Feedbacks on a allcaps titling font ?

jacques monteyrol
edited May 21 in Type Design Critiques
Hello !
This is my first post here, 
I would like to have some feedback on a font that I am currently developing, it is one of my calligraphy that I compressed and then smoothed on Illustrator, I then digitized the result in order to create a titling font, what do you think?

Thank you !





Comments

  • Adam Ladd
    Adam Ladd Posts: 273
    edited May 21
    Hello. It's an intriguing style. You mentioned "compressing" it. Upon first glance, I wonder if it feels too artificially compressed and pinched still in spots...

    i.e. perhaps it needs a bit more structure/shape and just a little less narrowness at the peaks of curved glyphs. The /G and bottom contours of /U in particular. (Tricky balance with trying to maintain the contrast and tall look)
  • Hello Adam, 
    Thank you for your feedbacks it’s gonna help me!
    I have a lot of harmonisation to do 
    I understand that it’s kind of a weird vibe of course !
  • Thomas Phinney
    Thomas Phinney Posts: 2,984
    It looks really obviously distorted algorithmically.

    When you draw something, and then squish it asymmetrically, that distorts the stroke weights. I can actually measure the distortion, even. If the original were drawn with a 45° pen nib angle, you compressed it horizontally by 5/8 (more if it was at 30°, or some other angle).

    The same effect can be made by making a font of the nice original and then algorithmically squashing it, in a matter of a second. There is really nothing to be gained by making it squashed in the first place.

    That isn’t to say you couldn’t fix it! You totally could! You could manually adjust the horizontal (and to some extent the diagonal) stroke thicknesses, and get back to something that looks like actually designed condensed letterforms. You could even just algorithmically add weight in the X direction in a font editing app, and that would get at least partway to fixing things.

    (I apologize if I sound dismissive of it, as is. This initial iteration reminds me of “bad” typography of the 90s, when scalable fonts became accessible to casual users for the first time.)
  • Hello Thomas
    Thank you so much for your feedbacks !

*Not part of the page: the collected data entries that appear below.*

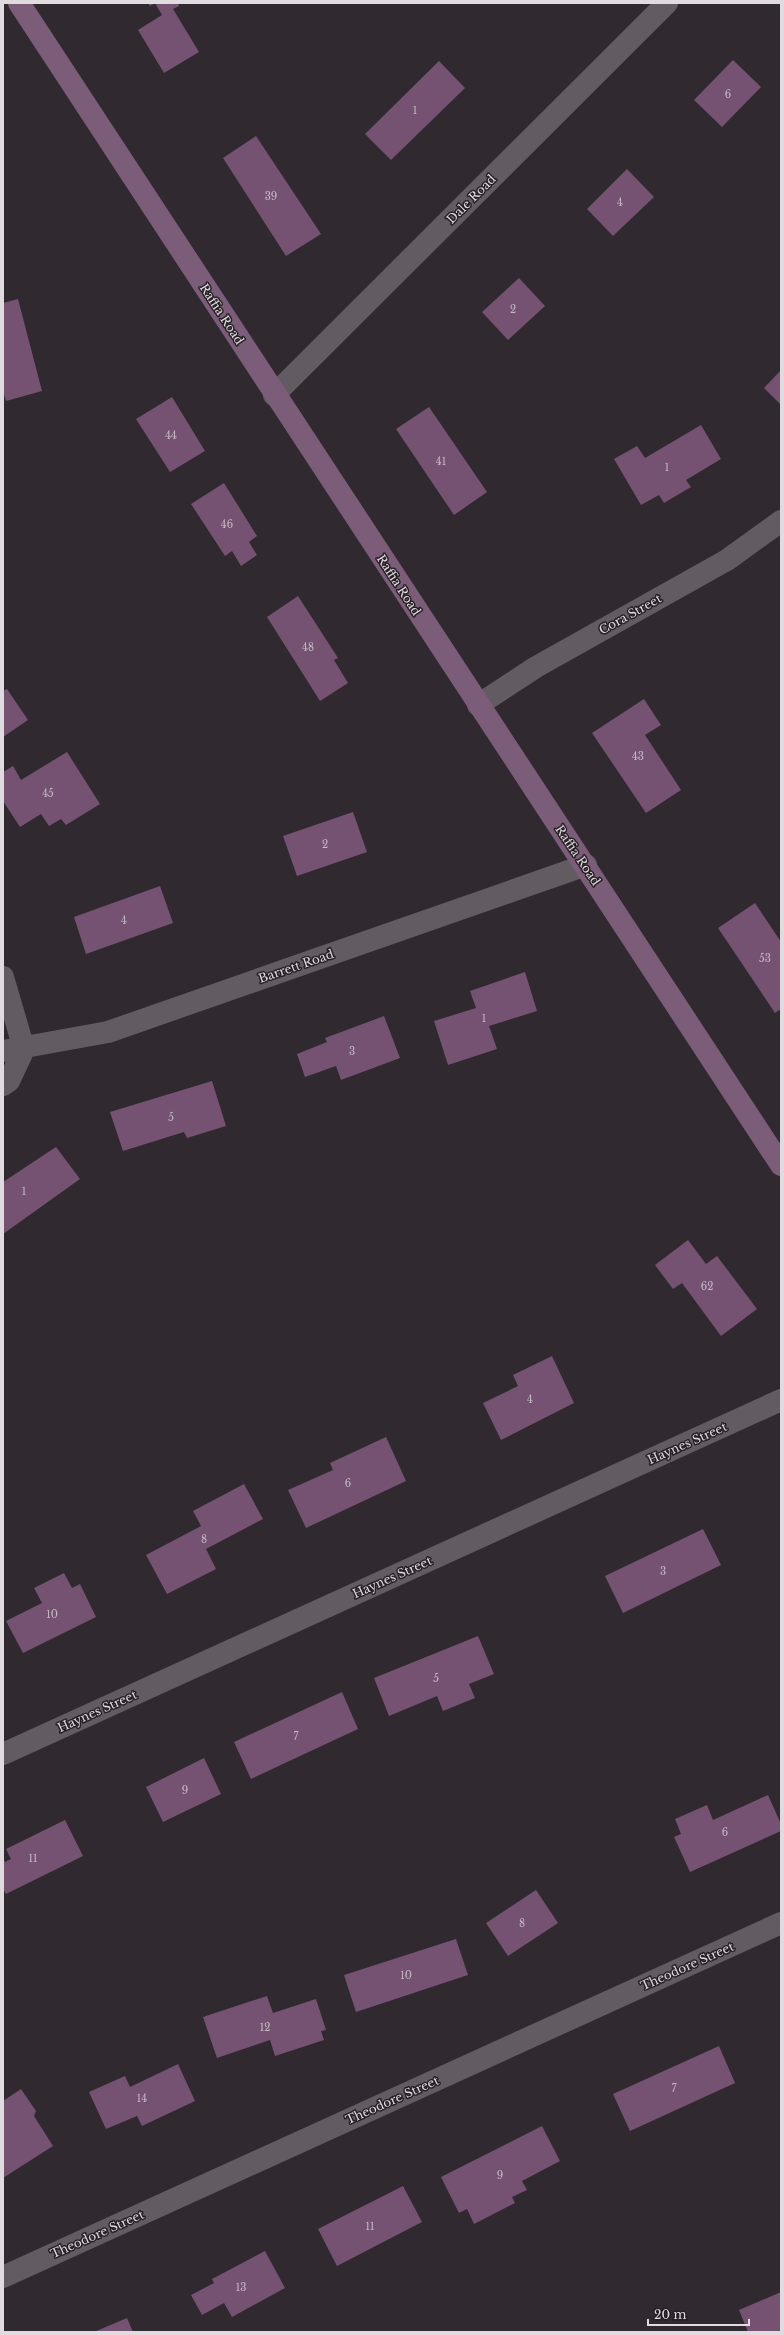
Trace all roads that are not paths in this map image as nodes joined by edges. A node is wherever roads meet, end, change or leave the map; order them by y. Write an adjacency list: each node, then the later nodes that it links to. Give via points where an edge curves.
1 (19, 3): 3 (main road, Raffia Road)
2 (667, 3): 3 (street, Dale Road)
3 (274, 395): 5 (main road, Raffia Road)
4 (781, 521): 5 (street, Cora Street, via 728,560 536,666)
5 (478, 705): 6 (main road, Raffia Road)
6 (586, 865): 8 (street, Barrett Road, via 108,1032); 10 (main road, Raffia Road)
7 (3, 977): 8 (street)
8 (13, 1050): 9 (street, via 9,1081)
9 (3, 1085)
10 (781, 1165)
11 (781, 1400): 12 (street, Haynes Street)
12 (3, 1754)
13 (781, 1923): 14 (street, Theodore Street)
14 (3, 2277)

    technically and with a typographic eye, I think you are right and I'm gonna compense the effect of the “bad distorsion” you mentioned, I'm gonna start from your point of view for sure!
     
    but the “90’s bad typography” vibe is almost the thing I'm searching for hahaha, I know that it’s not really conventional (for now it's look like a graphic-designer font) (I also like to do classic projects that are made by logical choices or by calligraphic constraint for sure)
    I also know that the version here is “too much” and kind of weird, I see that I still have a lot of work to do !

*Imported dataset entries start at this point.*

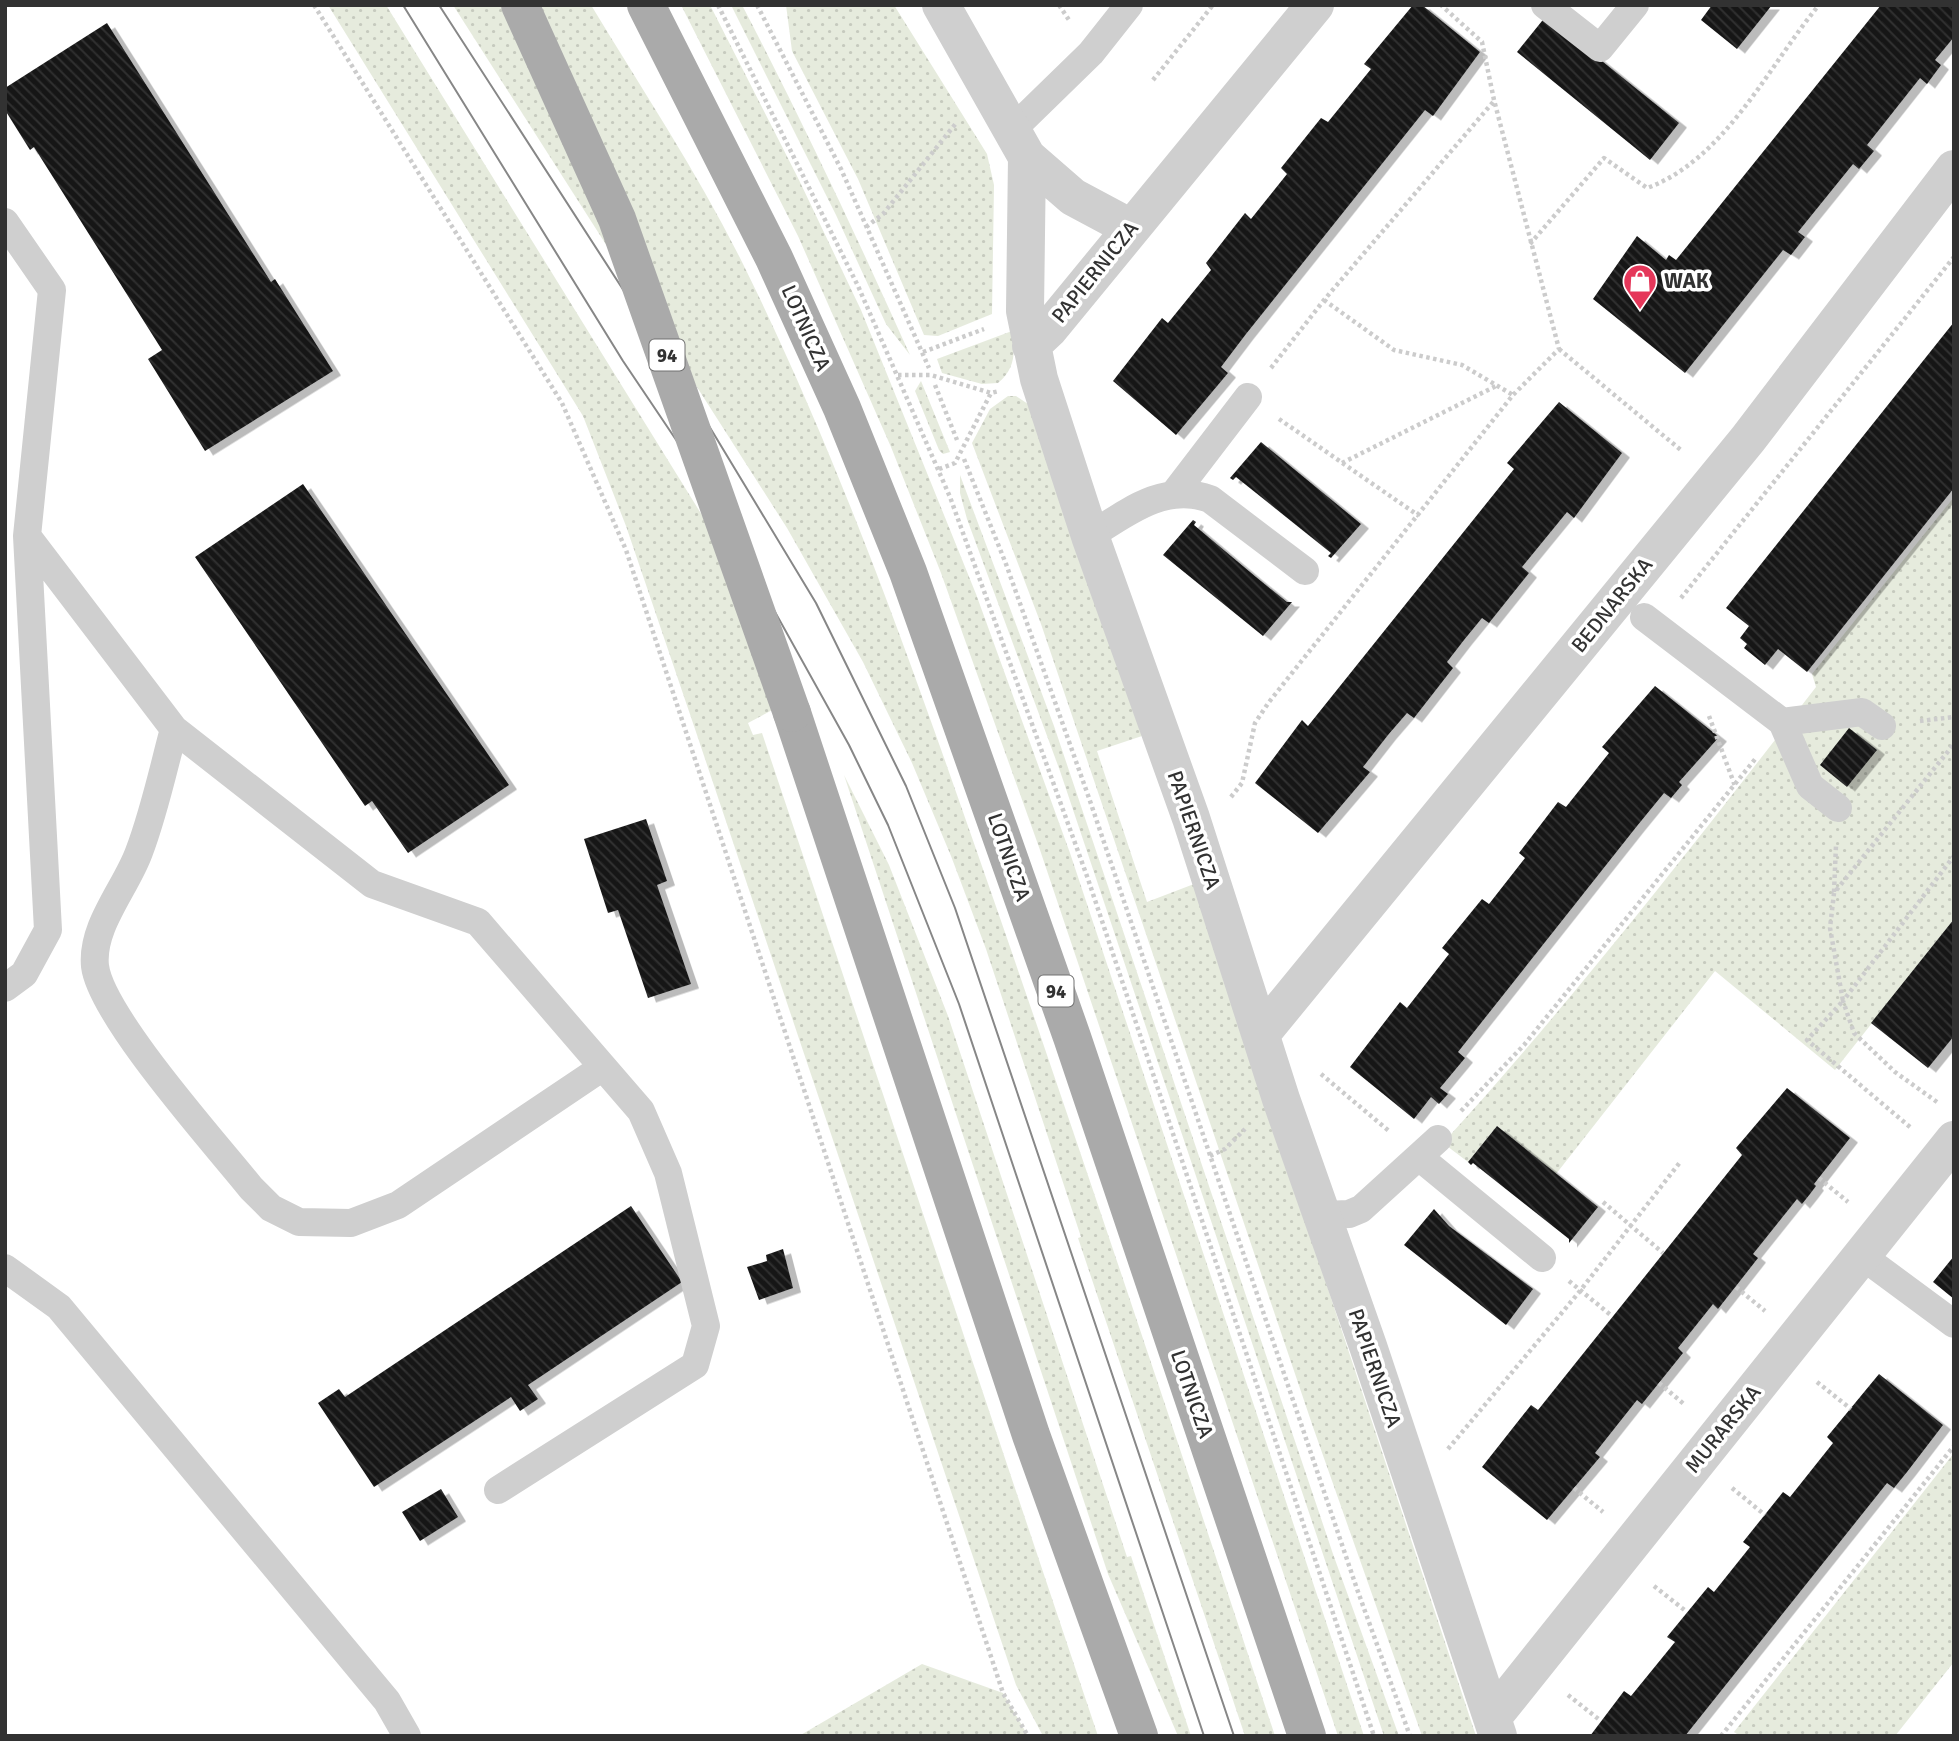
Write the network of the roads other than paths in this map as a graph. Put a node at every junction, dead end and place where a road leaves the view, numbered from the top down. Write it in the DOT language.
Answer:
graph roads {
  1 [pos="520,5"];
  2 [pos="646,5"];
  3 [pos="941,5"];
  4 [pos="1129,5"];
  5 [pos="1315,5"];
  6 [pos="1545,5"];
  7 [pos="1635,5"];
  8 [pos="1019,143"];
  9 [pos="1954,169"];
  10 [pos="5,222"];
  11 [pos="1131,228"];
  12 [pos="1035,363"];
  13 [pos="1248,397"];
  14 [pos="1173,495"];
  15 [pos="27,536"];
  16 [pos="1090,536"];
  17 [pos="1305,571"];
  18 [pos="1644,617"];
  19 [pos="1782,722"];
  20 [pos="1882,726"];
  21 [pos="174,729"];
  22 [pos="1838,808"];
  23 [pos="5,988"];
  24 [pos="1261,1034"];
  25 [pos="603,1067"];
  26 [pos="1948,1124"];
  27 [pos="1323,1215"];
  28 [pos="1862,1256"];
  29 [pos="1542,1258"];
  30 [pos="5,1268"];
  31 [pos="1954,1324"];
  32 [pos="498,1490"];
  33 [pos="1495,1727"];
  34 [pos="407,1736"];
  35 [pos="1139,1736"];
  36 [pos="1307,1736"];
  1 -- 35 [label="main road, 94, bridge"];
  2 -- 36 [label="main road, LOTNICZA / 94"];
  3 -- 8 [label="street"];
  4 -- 8 [label="lane"];
  5 -- 11 [label="street, PAPIERNICZA"];
  6 -- 7 [label="lane"];
  8 -- 11 [label="street"];
  8 -- 12 [label="street"];
  9 -- 24 [label="street, BEDNARSKA"];
  10 -- 15 [label="lane"];
  11 -- 12 [label="street, PAPIERNICZA"];
  12 -- 16 [label="street, PAPIERNICZA"];
  13 -- 14 [label="lane"];
  14 -- 16 [label="lane"];
  14 -- 17 [label="lane"];
  15 -- 21 [label="lane"];
  15 -- 23 [label="lane"];
  16 -- 24 [label="street, PAPIERNICZA"];
  18 -- 19 [label="lane"];
  19 -- 20 [label="lane"];
  19 -- 22 [label="lane"];
  21 -- 25 [label="lane"];
  21 -- 25 [label="lane"];
  24 -- 27 [label="street, PAPIERNICZA"];
  25 -- 32 [label="lane"];
  26 -- 28 [label="street, MURARSKA"];
  27 -- 29 [label="lane"];
  27 -- 33 [label="street, PAPIERNICZA"];
  28 -- 31 [label="lane"];
  28 -- 33 [label="street, MURARSKA"];
  30 -- 34 [label="lane"];
}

    thank you for taking the time to give me tips, it’s really help me
    All this enlightens me on how to proceed for the future !
    I don't know if I can publish the evolution here or not ?

    (sorry for my approximative english haha ;)
    Thank you!
  • Thomas Phinney
    Thomas Phinney Posts: 2,984
    edited May 22
    Of course you can show next versions here! I for one would be interested, and I am sure many others would be as well.

    I am glad you found that useful and not just cranky on my part.   :)
  • Adam Ladd
    Adam Ladd Posts: 273
    I'd be interested to see as well after more balance and refinement Thomas speaks of.

    It's an intriguing look, and it might be helpful to see the original calligraphy source of yours before you compressed/tweaked it (if you'd like to share, of course don't have to). Could inform more of what you're going for and what got distorted.
  • Craig Eliason
    Craig Eliason Posts: 1,459
    To recover the more credible calligraphic feel, one option might be to print this out and use its proportions in a new piece of calligraphy that you again digitize.